Historique des demandes
[20]
M. Peters est né le 24 octobre 1965. Depuis l’âge de 19 ans, il a tenté à plusieurs reprises de devenir membre de la PNP. Parce que certaines de ses demandes sont pertinentes dans l’appel, l’historique des demandes est décrit ci-après.
[21]
Le 17 septembre 1985, M. Peters a demandé à être inscrit en application de la Loi. Il a reçu une lettre du registraire par intérim datée du 21 août 1987, confirmant qu’il avait été inscrit au registre des Indiens conformément à l’alinéa 6(1)a) de la Loi et comme membre de la PNP conformément à l’alinéa 11(1)a) (dossier d’appel, p. 82). Ces dispositions énoncent l’admissibilité à l’inscription ou à l’appartenance des personnes qui y avaient droit le 16 avril 1985.
[22]
Dans une communication au sein du ministère, également datée du 21 août 1987, le registraire a précisé les motifs de la décision :
[traduction] Guy Peters est un homme qui est un descendant direct de la lignée masculine de Robert Wilmer Peters de la bande Peters (no 23). Il a par conséquent le droit d’être inscrit comme Indien et membre de la bande Peters aux termes des dispositions des alinéas 6(1)a) et 11(1)a) de la Loi sur les Indiens dans sa version modifiée le 28 juin 1985, sur le fondement de son droit d’être inscrit aux termes de l’alinéa 11(1)c) de la Loi sur les Indiens comme elle était libellée avant le 17 avril 1985.
[dossier d’appel, p. 83]
[23]
À partir du 25 juin 1987, la PNP a assumé la responsabilité de l’appartenance à ses effectifs (dossier d’appel, p. 101 à 102).
[24]
Le 15 octobre 1987, le registraire a fourni à la PNP une copie de la liste de bande qui était tenue par le ministère comme la Loi l’exigeait (Loi, par. 10(7)). La liste de bande comprenait trois parties : 1) une liste informatisée qui était une copie de la liste de bande tenue dans les dossiers informatisés du registraire; 2) une liste manuscrite des personnes dont le droit à l’appartenance avait été récemment confirmé, mais dont le nom ne figurait pas dans les dossiers informatisés et 3) une liste des personnes qui avait récemment été ajoutées à la liste de bande en application du paragraphe 11(2) de la Loi (dossier d’appel, p. 354 à 356). Le nom de M. Peters figurait sur la liste manuscrite.
[25]
Le 12 novembre 1987, le chef Frank Peters a demandé au registraire, par voie de lettre, de supprimer le nom de M. Peters de la liste manuscrite. Le chef Frank Peters a fait valoir qu’il était loisible à la PNP de retrancher des noms de la liste de bande, y compris celui de personnes dont un parent appartenait à une autre bande (dossier d’appel, p. 352 à 353). Dans son affidavit, M. Peters a déclaré [traduction] qu’« [il] a appris que [son] nom avait été retiré de la liste de bande en décembre 1987 »

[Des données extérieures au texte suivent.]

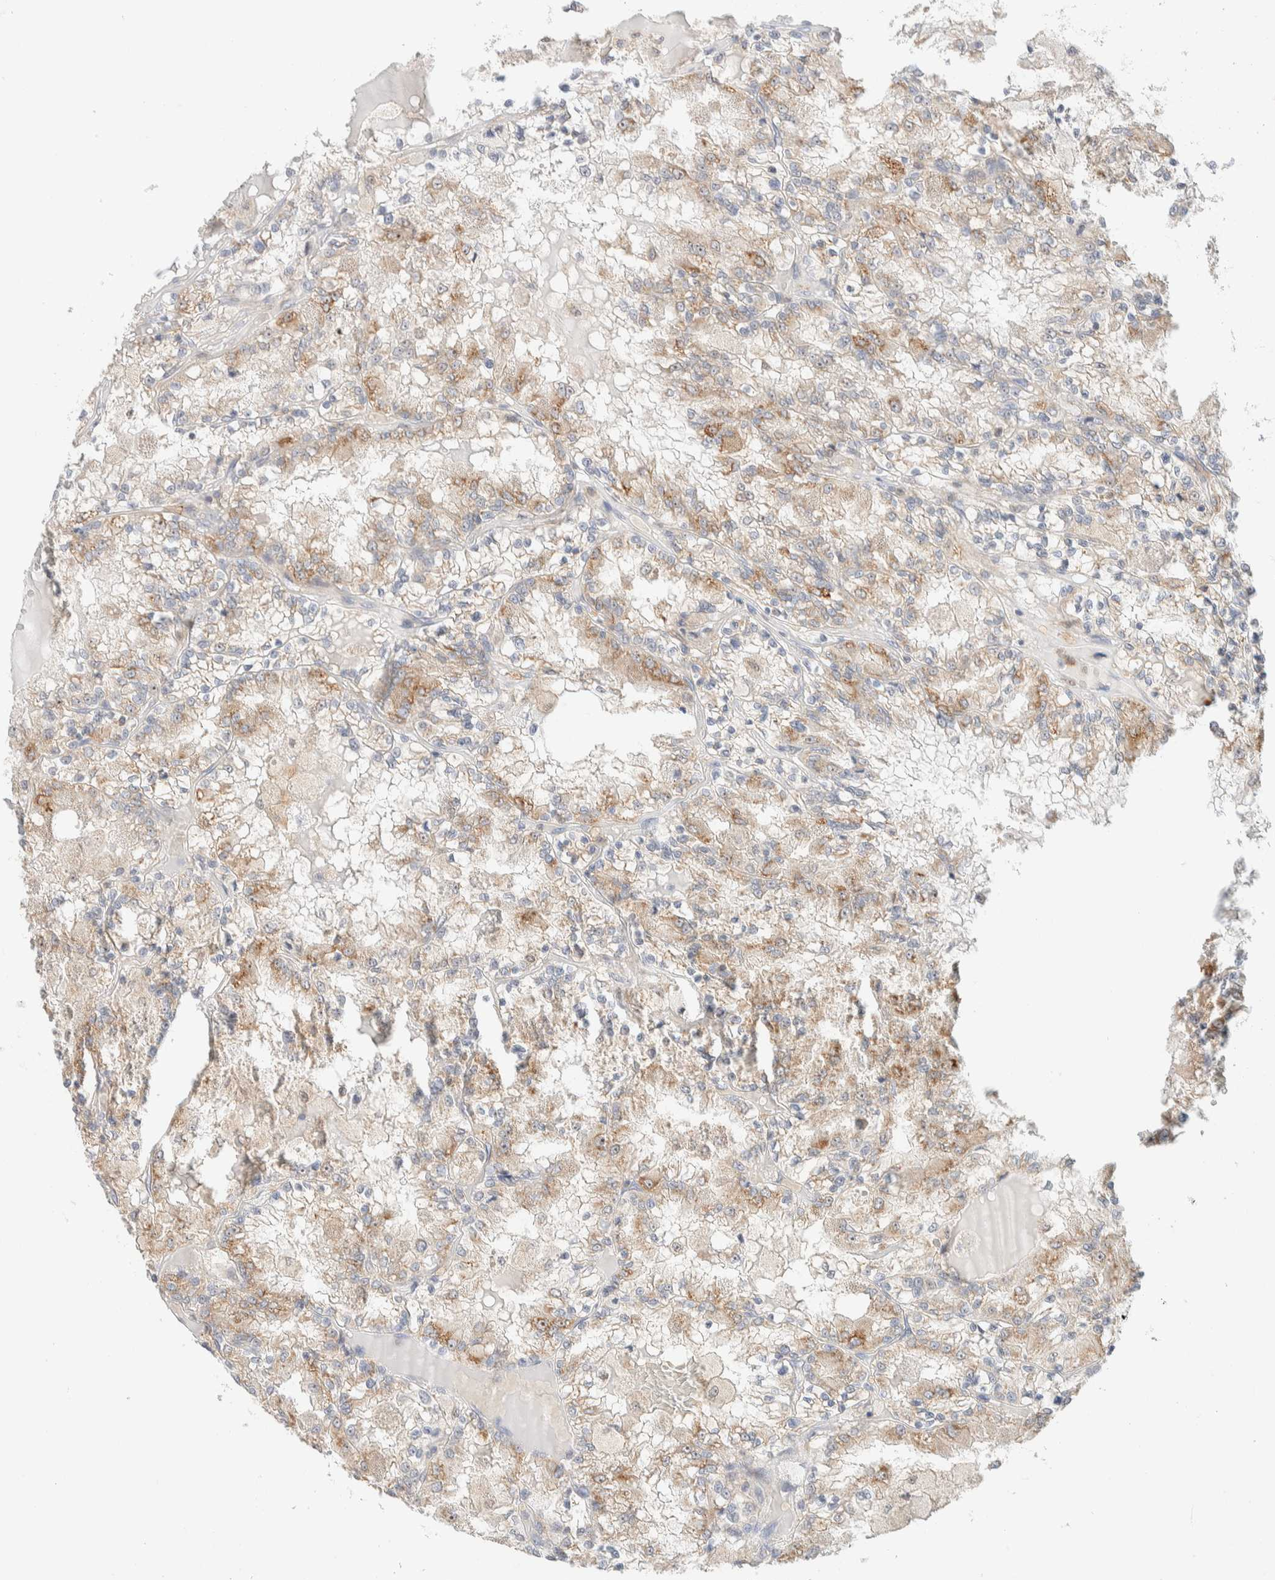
{"staining": {"intensity": "moderate", "quantity": "25%-75%", "location": "cytoplasmic/membranous"}, "tissue": "renal cancer", "cell_type": "Tumor cells", "image_type": "cancer", "snomed": [{"axis": "morphology", "description": "Adenocarcinoma, NOS"}, {"axis": "topography", "description": "Kidney"}], "caption": "This is an image of IHC staining of adenocarcinoma (renal), which shows moderate expression in the cytoplasmic/membranous of tumor cells.", "gene": "HDHD3", "patient": {"sex": "female", "age": 56}}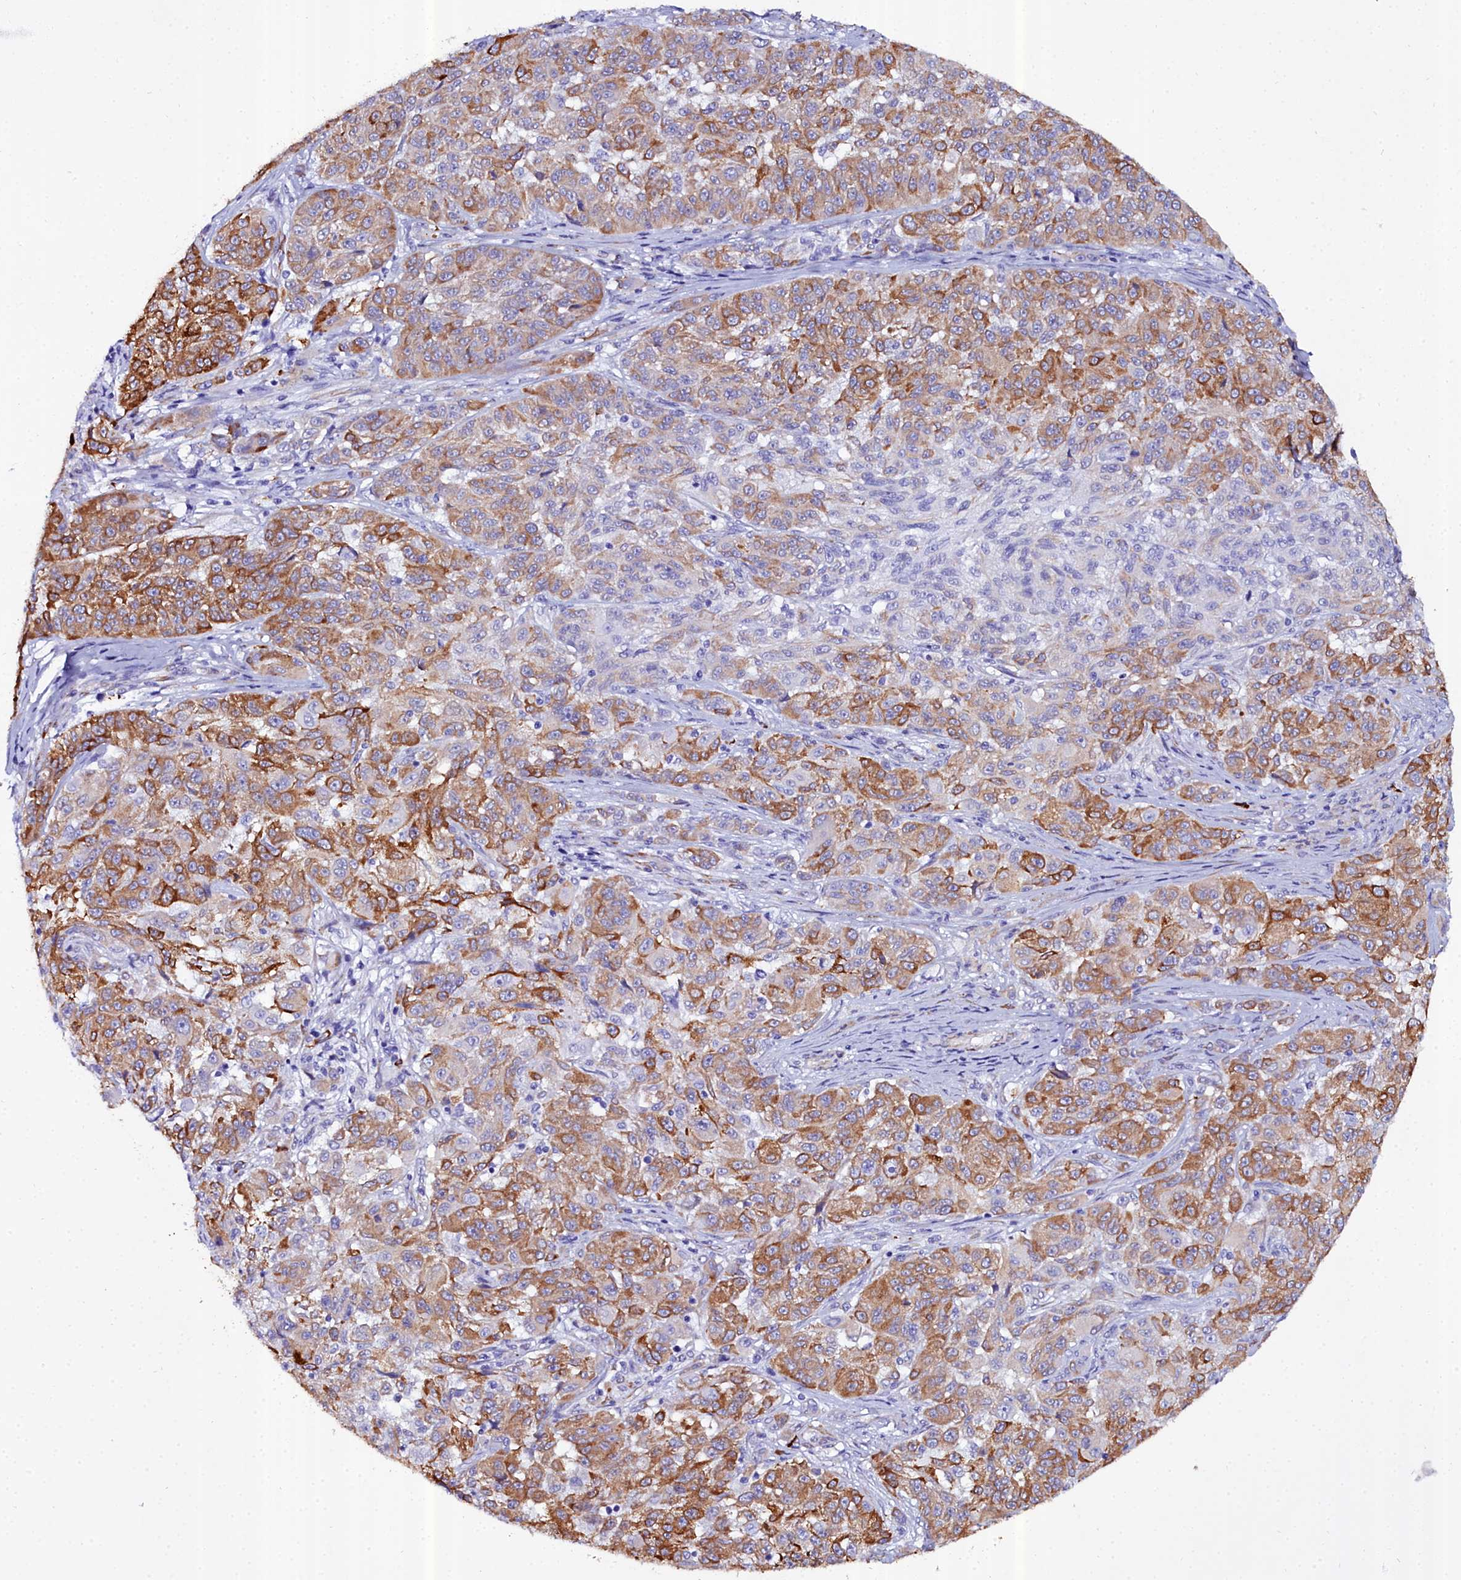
{"staining": {"intensity": "moderate", "quantity": ">75%", "location": "cytoplasmic/membranous"}, "tissue": "melanoma", "cell_type": "Tumor cells", "image_type": "cancer", "snomed": [{"axis": "morphology", "description": "Malignant melanoma, NOS"}, {"axis": "topography", "description": "Skin"}], "caption": "Immunohistochemistry of malignant melanoma reveals medium levels of moderate cytoplasmic/membranous expression in about >75% of tumor cells.", "gene": "TXNDC5", "patient": {"sex": "male", "age": 53}}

(dossier d’appel, p. 51). M. Peters n’a pas demandé le contrôle judiciaire de la décision du chef Frank Peters de retrancher son nom de la liste de bande.
[26]
M. Peters a de nouveau fait une demande d’adhésion à la PNP en octobre 1996 et encore en octobre 2012 (dossier d’appel, p. 53 à 54). Le conseil de bande n’a pas rendu de décision à l’égard de l’une ou l’autre de ces demandes.
[27]
Le 11 mars 2016, M. Peters a présenté une nouvelle demande d’adhésion à la PNP (dossier d’appel, p. 143 à 145). Le conseil de bande a rejeté sa demande le 25 juillet 2016 (dossier d’appel, p. 117).
[28]
Le 17 août 2016, M. Peters a interjeté appel de la décision du conseil de bande prise le 25 juillet 2016 (dossier d’appel, p. 155 à 159). Selon la partie V du Code d’appartenance de la PNP, [traduction] « [d]ans les 60 jours de la réception d’un avis d’appel, une assemblée générale des électeurs de la bande doit être convoquée afin d’examiner la décision du conseil de bande (comité d’adhésion) dans le cadre de laquelle l’assemblée générale rend une décision définitive »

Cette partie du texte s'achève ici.